Dataset items
——
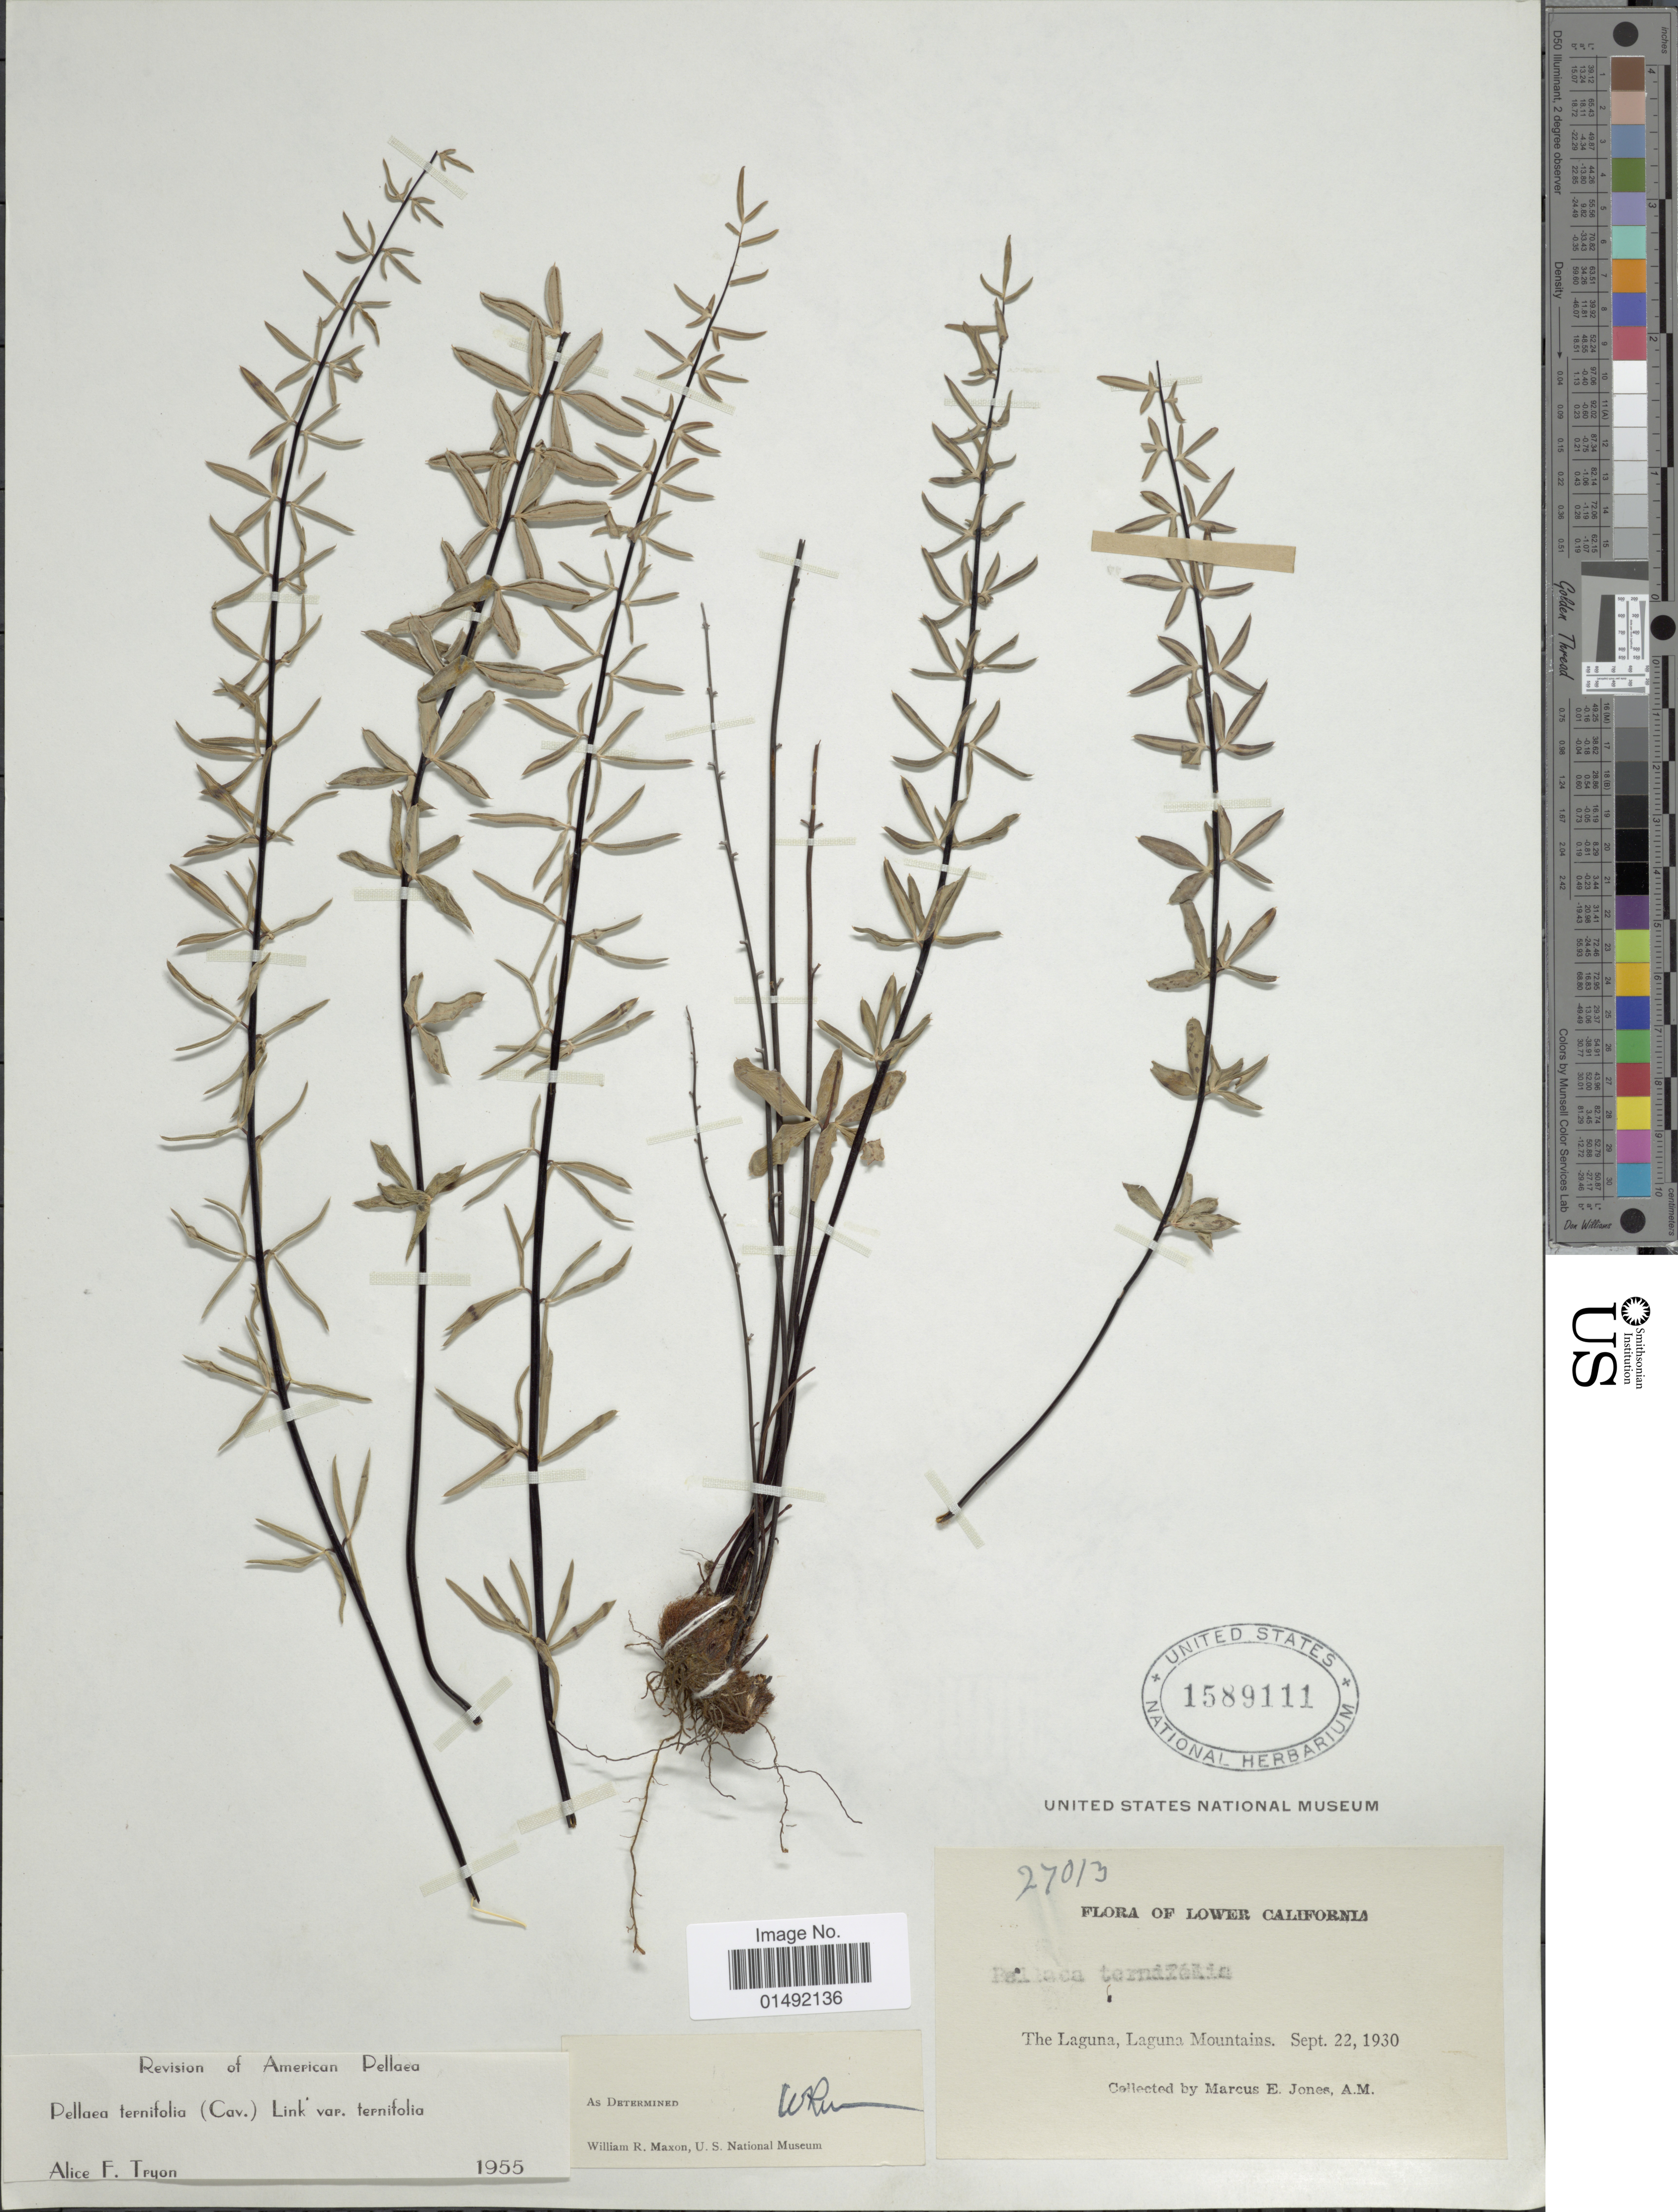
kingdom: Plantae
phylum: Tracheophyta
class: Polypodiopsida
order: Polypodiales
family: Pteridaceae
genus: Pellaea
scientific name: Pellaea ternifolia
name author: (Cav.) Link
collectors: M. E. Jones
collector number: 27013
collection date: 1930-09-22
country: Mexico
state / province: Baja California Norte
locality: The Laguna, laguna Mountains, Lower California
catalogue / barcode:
——
● What is needed:
List the rows as a numbered list, beginning with the line that contains "phylum: Tracheophyta" and continuing through the final row, and omit any blank lines.

● Response to this task:
1. phylum: Tracheophyta
2. class: Polypodiopsida
3. order: Polypodiales
4. family: Pteridaceae
5. genus: Pellaea
6. scientific name: Pellaea ternifolia
7. name author: (Cav.) Link
8. collectors: M. E. Jones
9. collector number: 27013
10. collection date: 1930-09-22
11. country: Mexico
12. state / province: Baja California Norte
13. locality: The Laguna, laguna Mountains, Lower California
14. catalogue / barcode:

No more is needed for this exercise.